The human body is considered to be a network of energy and information that mirrors the energy network of the whole universe. “As above, so below” is an ancient maxim that describes this concept. In this way of thinking, the human body is a microcosmic replica of the macrocosmic universe at large—complete with its own “Heaven” and “Earth,” its internal emotional “weather” and organ “ecosystems,” its “rivers” of blood and “mountains” of flesh, its mineral “ores” of bone and its saline “oceans” of cellular fluids.

Chi Kung helps the microcosmic human body to recharge and renew itself by “plugging in to” the macrocosmic energy of the universe. Each cell, tissue, organ, and other part of the body emanates its own specific electromagnetic field, which pulsates at its own particular frequency and regulates its own internal energy currents, while the entire body itself radiates an auric energy field that extends about one meter around the surface.
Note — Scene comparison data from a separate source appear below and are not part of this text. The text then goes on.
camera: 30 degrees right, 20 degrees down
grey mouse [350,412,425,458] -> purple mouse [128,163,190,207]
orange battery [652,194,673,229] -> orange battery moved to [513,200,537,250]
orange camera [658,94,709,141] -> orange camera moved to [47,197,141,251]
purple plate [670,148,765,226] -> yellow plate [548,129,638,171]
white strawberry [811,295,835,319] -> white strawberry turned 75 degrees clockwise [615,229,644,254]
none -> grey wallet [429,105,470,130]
The Styles and Forms of Chi Kung

There are thousands of styles of Chi Kung, but in general they fall into three major categories: martial, medical, and spiritual. The Universal Tao practice incorporates each of these aspects. Although the goals of this practice are mainly better health, more energy, and greater spiritual awareness, there are many martial styles of Chi Kung that are also very important and have great benefits.

Most styles of Chi Kung involve various kinds of stretches, flowing movements, and standing postures, all quietly harmonized by rhythmic breathing and a calm, unhurried, focused mind. Soft, slow movement of the body prevents the stiffness and stagnation that lead to degeneration. As Lao-tzu states in the classical verse of the Tao Te Ching:

Truly, to be hard and stiff is the way of death;

To be soft and supple is the way of life.
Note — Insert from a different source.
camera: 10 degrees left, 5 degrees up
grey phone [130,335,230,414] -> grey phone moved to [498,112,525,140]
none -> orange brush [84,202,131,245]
The importance of soft, flowing movement was also noted by Confucius. In the classical text called Spring and Autumn Annals, the sage says:

Flowing water never stagnates, and the hinges of an active door never rust. This is due to movement. The same principle applies to essence and energy. If the body does not move, energy does not flow. When energy does not flow, energy stagnates.

The same is true of our bodies. When we move, stretch, flow, and circulate, our bodies stay healthy. If energy and blood become constrained or constricted, our bodies become stagnant. Stagnation is the cause of pain, sickness, fatigue, and disease.